I checked the WaPo, and it appears my faith in Semprevivo was warranted.  He knows what he’s talking about.  I wasn’t completely sure until now.

So I have a new plan.  I’m going to figure out a way to get a condo in Anchorage, and begin research for my book, “The Poison Chalice”.  It will roughly cover the same ground that Strohmeyer did in “Extreme Conditions.”  Except that I just happened to be in the middle of it all because of my connection to Hammond.  There are a lot of people still alive that I need to talk to, people that I’ve never discussed any of this with.

Part of my problem was that none of these people knew what to make of me.  Who the hell was I, anyway?   People like Dan Cuddy and Jay Hammond were happy to use me for their own purposes.  And in fact, I turned out to be pretty useful, especially when someone like Bill McConkey or Bob Clarke gave me a good idea of what they wanted done.  I was basically kind of a political hit man.  I wasn’t afraid of any thing or anybody.  I was trying to act like my Uncle Fritz, and I got pretty good at it.  People didn’t want to mess with me.

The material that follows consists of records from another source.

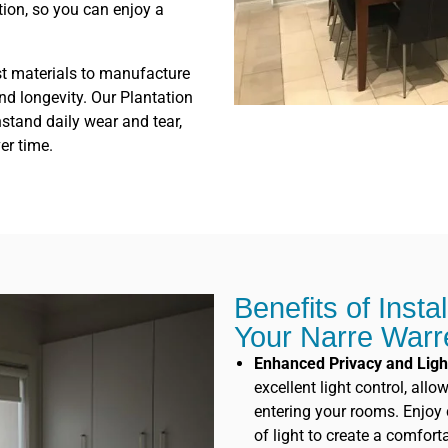
tion, so you can enjoy a
st materials to manufacture
and longevity. Our Plantation
stand daily wear and tear,
er time.
Benefits of Insta
Your Narre War
Enhanced Privacy and Ligh
excellent light control, all
entering your rooms. Enjoy c
of light to create a comfor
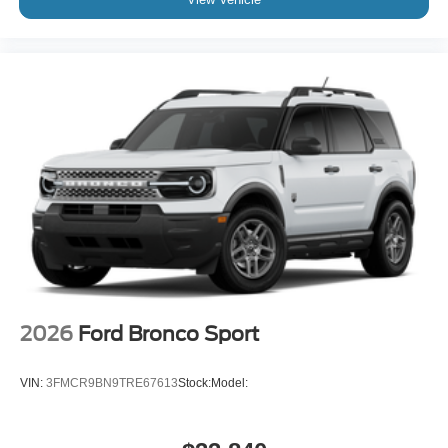
2026
Ford Bronco Sport
VIN:
3FMCR9BN9TRE67613
Stock:
Model:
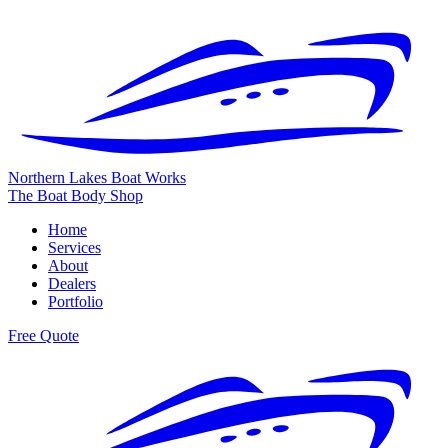
Northern Lakes
Boat Works
The Boat Body Shop
Home
Services
About
Dealers
Portfolio
Free Quote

Add that to my naked ambition, and obvious desire to get out of Alaska and back to Washington, and no one trusted me unless they really knew me.  Bob Clarke was the only one of them that did, and I gradually gained the trust of Rick Halford as well.  So there’s a lot of things I don’t know, and have had to figure out for myself.  That takes a long time.  A lot of this stuff I’ve only figured out in the last couple days.  So I still have some things to learn.

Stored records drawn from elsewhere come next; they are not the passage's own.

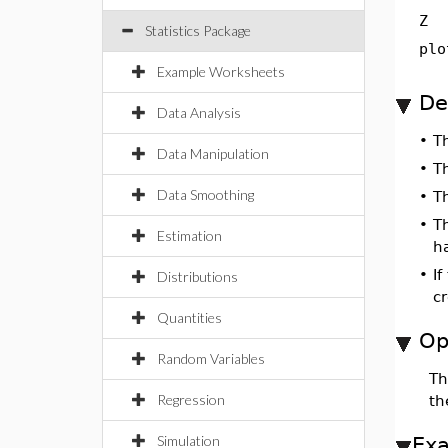
Z
Statistics Package
plo
Example Worksheets
De
Data Analysis
•
T
Data Manipulation
•
T
Data Smoothing
•
T
•
T
Estimation
h
•
If
Distributions
cr
Quantities
Op
Random Variables
T
Regression
t
Simulation
Ex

I only had one private talk with Jay Hammond.   This was during the Monica Lewinsky scandal.  Hammond was living in Anchorage in the winters now.  Life at his and Bella’s cabin at Lake Clark was hard in the winter.  Babbie was going strong on the subrogation work which was generating an absolutely amazing amount of money, and I had to have a place to go to get out of the house, so I rented the cheapest place I could find, a small office on the second floor of a rundown building on International Airport Road.  It was bare bones, but that’s all I needed.  We only had one client, State Farm, and they had no reason to come and see me.  Babbie was on the phone with them all the time.

So when Hammond called and said he wanted to see me, he visited me in this office.  Babbie and I had a little secret.  The money machine she had created made me one of the most successful lawyers in Alaska, in terms of making money.  And, as far as lawyers go, that’s how they judge each other.  There was no sense in spending any of that money on an office, so I was a little embarrassed to have Jay Hammond see me in these apparently reduced circumstances.  Actually, I don’t even think he noticed.  Hammond didn’t care about any of that.

It turns out he had a story he wanted to tell me.  I was making progress.  He was starting to trust me.  Right after he was first elected, in 1974, he went to a National Governor’s Conference.  He didn’t know any one there, so he looked at the agenda for the meeting and saw a prayer breakfast, and decided to go.  There were two other Governors there, Carter and Clinton, and he met them both.  He told me he looked into those big blue eyes of Clinton, and actually believed him.  He was laughing at himself, and wanted me to join.

I wish I knew more about that side of the father of the Permanent Fund.